### Work to be completed
Extract each line of text from the records below, copying it word for word in its original order.

### Provided material
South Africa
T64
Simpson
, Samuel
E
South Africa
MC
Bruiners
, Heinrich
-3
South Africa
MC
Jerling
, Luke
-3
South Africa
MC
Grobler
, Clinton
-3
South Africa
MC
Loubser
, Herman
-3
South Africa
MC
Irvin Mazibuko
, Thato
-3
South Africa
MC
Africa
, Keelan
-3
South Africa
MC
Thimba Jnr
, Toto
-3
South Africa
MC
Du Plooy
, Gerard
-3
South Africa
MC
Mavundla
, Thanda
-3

### Answer area
South Africa
T64
Simpson
, Samuel
E
South Africa
MC
Bruiners
, Heinrich
-3
South Africa
MC
Jerling
, Luke
-3
South Africa
MC
Grobler
, Clinton
-3
South Africa
MC
Loubser
, Herman
-3
South Africa
MC
Irvin Mazibuko
, Thato
-3
South Africa
MC
Africa
, Keelan
-3
South Africa
MC
Thimba Jnr
, Toto
-3
South Africa
MC
Du Plooy
, Gerard
-3
South Africa
MC
Mavundla
, Thanda
-3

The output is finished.